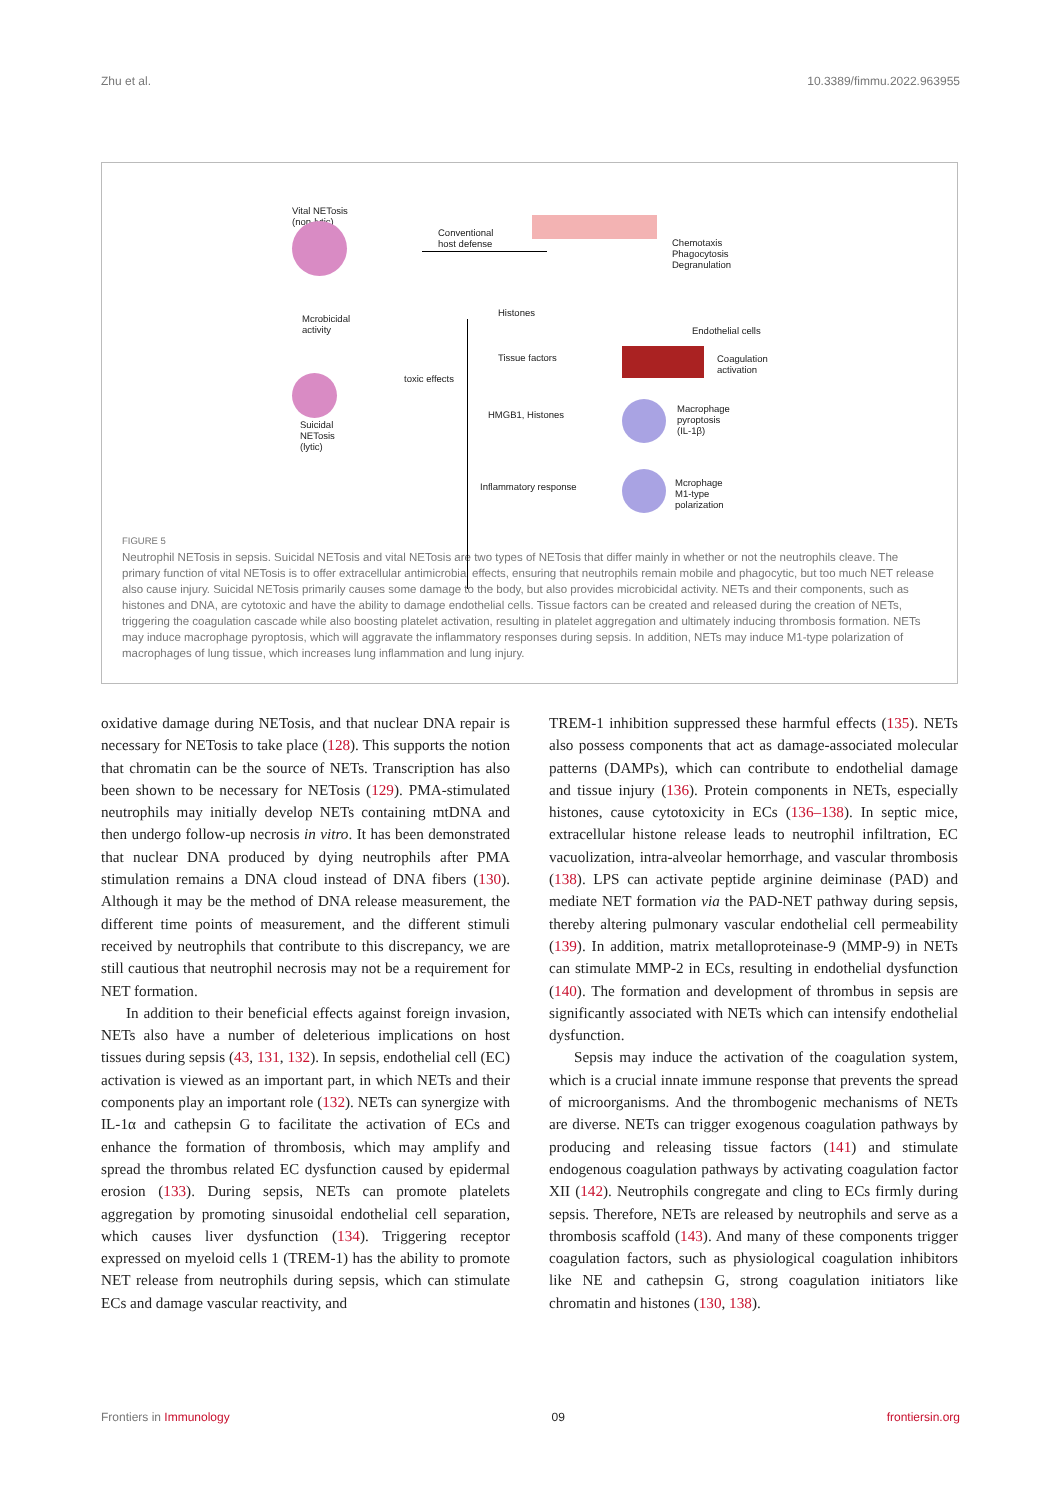Zhu et al. 10.3389/fimmu.2022.963955
Vital NETosis
(non-lytic)
Mcrobicidal
activity
Suicidal
NETosis
(lytic)
Conventional
host defense
Chemotaxis
Phagocytosis
Degranulation
toxic effects
Histones
Endothelial cells
Tissue factors
Coagulation
activation
HMGB1, Histones
Macrophage
pyroptosis
(IL-1β)
Inflammatory response
Mcrophage
M1-type
polarization
FIGURE 5
Neutrophil NETosis in sepsis. Suicidal NETosis and vital NETosis are two types of NETosis that differ mainly in whether or not the neutrophils cleave. The primary function of vital NETosis is to offer extracellular antimicrobial effects, ensuring that neutrophils remain mobile and phagocytic, but too much NET release also cause injury. Suicidal NETosis primarily causes some damage to the body, but also provides microbicidal activity. NETs and their components, such as histones and DNA, are cytotoxic and have the ability to damage endothelial cells. Tissue factors can be created and released during the creation of NETs, triggering the coagulation cascade while also boosting platelet activation, resulting in platelet aggregation and ultimately inducing thrombosis formation. NETs may induce macrophage pyroptosis, which will aggravate the inflammatory responses during sepsis. In addition, NETs may induce M1-type polarization of macrophages of lung tissue, which increases lung inflammation and lung injury.
oxidative damage during NETosis, and that nuclear DNA repair is necessary for NETosis to take place (128). This supports the notion that chromatin can be the source of NETs. Transcription has also been shown to be necessary for NETosis (129). PMA-stimulated neutrophils may initially develop NETs containing mtDNA and then undergo follow-up necrosis in vitro. It has been demonstrated that nuclear DNA produced by dying neutrophils after PMA stimulation remains a DNA cloud instead of DNA fibers (130). Although it may be the method of DNA release measurement, the different time points of measurement, and the different stimuli received by neutrophils that contribute to this discrepancy, we are still cautious that neutrophil necrosis may not be a requirement for NET formation.
In addition to their beneficial effects against foreign invasion, NETs also have a number of deleterious implications on host tissues during sepsis (43, 131, 132). In sepsis, endothelial cell (EC) activation is viewed as an important part, in which NETs and their components play an important role (132). NETs can synergize with IL-1α and cathepsin G to facilitate the activation of ECs and enhance the formation of thrombosis, which may amplify and spread the thrombus related EC dysfunction caused by epidermal erosion (133). During sepsis, NETs can promote platelets aggregation by promoting sinusoidal endothelial cell separation, which causes liver dysfunction (134). Triggering receptor expressed on myeloid cells 1 (TREM-1) has the ability to promote NET release from neutrophils during sepsis, which can stimulate ECs and damage vascular reactivity, and
TREM-1 inhibition suppressed these harmful effects (135). NETs also possess components that act as damage-associated molecular patterns (DAMPs), which can contribute to endothelial damage and tissue injury (136). Protein components in NETs, especially histones, cause cytotoxicity in ECs (136–138). In septic mice, extracellular histone release leads to neutrophil infiltration, EC vacuolization, intra-alveolar hemorrhage, and vascular thrombosis (138). LPS can activate peptide arginine deiminase (PAD) and mediate NET formation via the PAD-NET pathway during sepsis, thereby altering pulmonary vascular endothelial cell permeability (139). In addition, matrix metalloproteinase-9 (MMP-9) in NETs can stimulate MMP-2 in ECs, resulting in endothelial dysfunction (140). The formation and development of thrombus in sepsis are significantly associated with NETs which can intensify endothelial dysfunction.
Sepsis may induce the activation of the coagulation system, which is a crucial innate immune response that prevents the spread of microorganisms. And the thrombogenic mechanisms of NETs are diverse. NETs can trigger exogenous coagulation pathways by producing and releasing tissue factors (141) and stimulate endogenous coagulation pathways by activating coagulation factor XII (142). Neutrophils congregate and cling to ECs firmly during sepsis. Therefore, NETs are released by neutrophils and serve as a thrombosis scaffold (143). And many of these components trigger coagulation factors, such as physiological coagulation inhibitors like NE and cathepsin G, strong coagulation initiators like chromatin and histones (130, 138).
Frontiers in Immunology 09 frontiersin.org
● ● ● ●
[TO DO] Where a line of the records contains the word "pyroptosis", copy that line.

[SOLUTION FOR THIS PROBLEM]
pyroptosis
Neutrophil NETosis in sepsis. Suicidal NETosis and vital NETosis are two types of NETosis that differ mainly in whether or not the neutrophils cleave. The primary function of vital NETosis is to offer extracellular antimicrobial effects, ensuring that neutrophils remain mobile and phagocytic, but too much NET release also cause injury. Suicidal NETosis primarily causes some damage to the body, but also provides microbicidal activity. NETs and their components, such as histones and DNA, are cytotoxic and have the ability to damage endothelial cells. Tissue factors can be created and released during the creation of NETs, triggering the coagulation cascade while also boosting platelet activation, resulting in platelet aggregation and ultimately inducing thrombosis formation. NETs may induce macrophage pyroptosis, which will aggravate the inflammatory responses during sepsis. In addition, NETs may induce M1-type polarization of macrophages of lung tissue, which increases lung inflammation and lung injury.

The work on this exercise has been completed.